Conversations with Duck
There’s currently a duck sitting in my neighbor’s yard. My city is surrounded by lakes, so a duck isn’t a radically weird thing to see, but my little street is a couple of miles from either of these lakes and I’ve never seen a duck here before. He’s sitting in the grass, bobbing his head up and down, appropriately duck-like, and checking things out.
I’ve decided that the duck has arrived on our street as a result of one of three scenarios:
1) He just couldn’t take it anymore—all those water-loving lake-bound fowl, wet feet day in and day out, no hope of anything different. Might as well leave it all behind, feel the grass beneath your webs, see if it really is any better.
2) He took a wrong turn at a moment when everyone else went straight and found himself sitting in the grass in a spot he’d never even contemplated before and decided this was really the spot. Sun on your head, smell of freshly cut grass and baking pavement in your nostrils. It’s not what you’d planned, but it’s good.
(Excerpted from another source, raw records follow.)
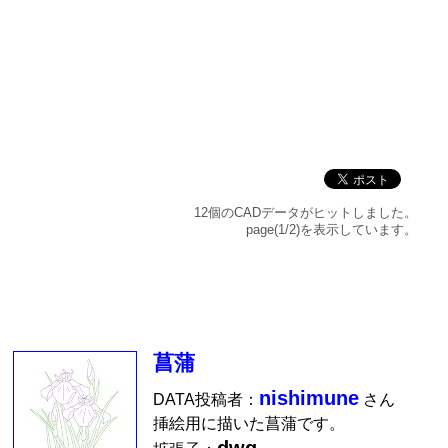
12個のCADデータがヒットしました。
page(1/2)を表示しています。
菖蒲
nishimune
DATA投稿者：
さん
挿絵用に描いた菖蒲です。
dwg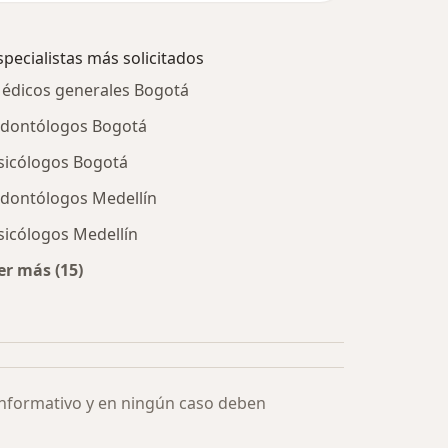
specialistas más solicitados
édicos generales Bogotá
dontólogos Bogotá
sicólogos Bogotá
dontólogos Medellín
sicólogos Medellín
er más (15)
Más en esta categoría: Especialistas más solicitados
informativo y en ningún caso deben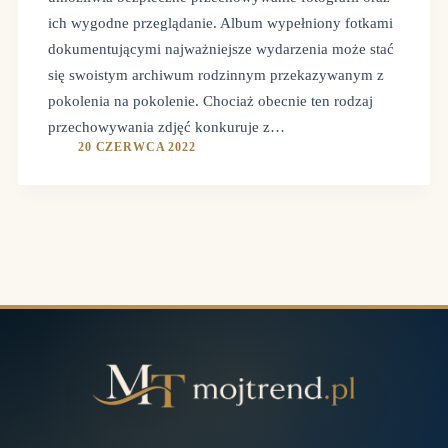
ich wygodne przeglądanie. Album wypełniony fotkami
dokumentującymi najważniejsze wydarzenia może stać
się swoistym archiwum rodzinnym przekazywanym z
pokolenia na pokolenie. Chociaż obecnie ten rodzaj
przechowywania zdjęć konkuruje z…
20 CZERWCA 2022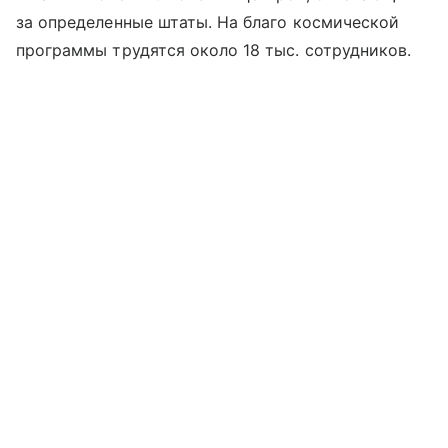
за определенные штаты. На благо космической
программы трудятся около 18 тыс. сотрудников.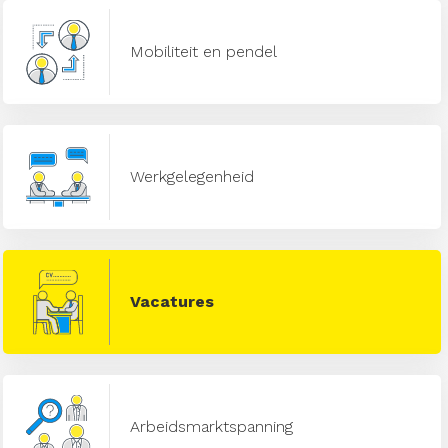
Mobiliteit en pendel
Werkgelegenheid
Vacatures
Arbeidsmarktspanning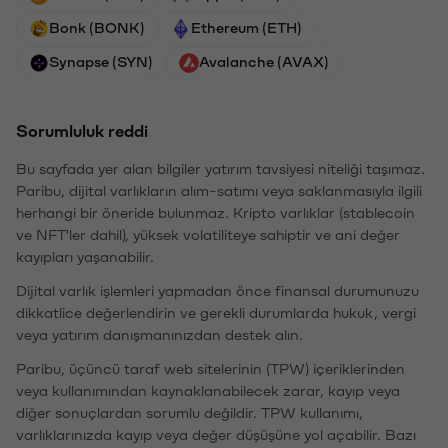
Bonk (BONK)
Ethereum (ETH)
Synapse (SYN)
Avalanche (AVAX)
Sorumluluk reddi
Bu sayfada yer alan bilgiler yatırım tavsiyesi niteliği taşımaz.
Paribu, dijital varlıkların alım-satımı veya saklanmasıyla ilgili
herhangi bir öneride bulunmaz. Kripto varlıklar (stablecoin
ve NFT'ler dahil), yüksek volatiliteye sahiptir ve ani değer
kayıpları yaşanabilir.
Dijital varlık işlemleri yapmadan önce finansal durumunuzu
dikkatlice değerlendirin ve gerekli durumlarda hukuk, vergi
veya yatırım danışmanınızdan destek alın.
Paribu, üçüncü taraf web sitelerinin (TPW) içeriklerinden
veya kullanımından kaynaklanabilecek zarar, kayıp veya
diğer sonuçlardan sorumlu değildir. TPW kullanımı,
varlıklarınızda kayıp veya değer düşüşüne yol açabilir. Bazı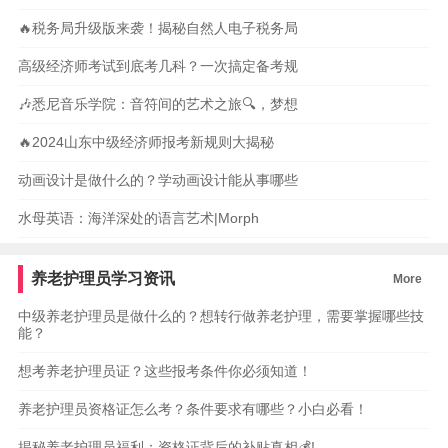
🔥税务局升级版来袭！揭秘自然人电子税务局
高级经济师考试到底考几科？一次搞定备考规
🎶悉尼音乐学院：音符间的艺术之旅🔍，梦想
🔥2024山东中级经济师报考新规则大揭秘
动画设计是做什么的？学动画设计能从事哪些
水母英语：海洋深处的语言艺术|Morph
养老护理员学习资讯
More
中级养老护理员是做什么的？想转行做养老护理，需要掌握哪些技
能？
想考养老护理员证？这些报考条件你必须知道！
养老护理员资格证怎么考？条件要求有哪些？小白必看！
揭秘养老护理员福利：资格证背后的补贴真相💰!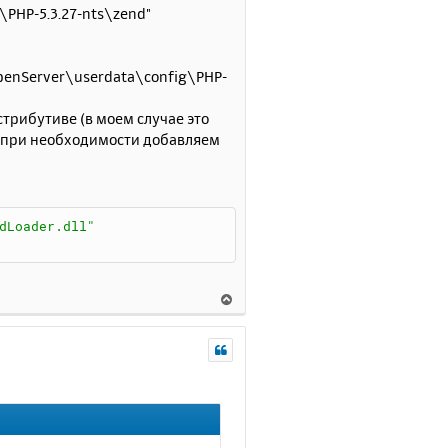
\PHP-5.3.27-nts\zend"
penServer\userdata\config\PHP-
трибутиве (в моем случае это
т, при необходимости добавляем
dLoader.dll"
В
е
р
н
у
т
ь
с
Might as well sit a while and ponder your luck.
3) He got pushed and jostled and generally misdirected in his already distracted travels (So many things to think about—girls, the sound of jet planes and how to judge if you’re about to get run down, that piece of bread that was probably a bit too far gone.) and now suddenly he’s not on his own lake anymore. He’s in a neighborhood where people mow the lawn instead of letting it grow long and the cars are going a bit too fast to make a break for it and so down he sits. Sooner or later, the answer will come. Until then, it’s best not to move too quickly for fear of knocking it right out of your tiny little head.
I don’t know which of these scenarios brought him here. But I’m looking at this duck on the grass in the middle of a residential street with no water and trying to say, telepathically, “I hear you, dude.” I hope he stays, because I suddenly feel like I have company.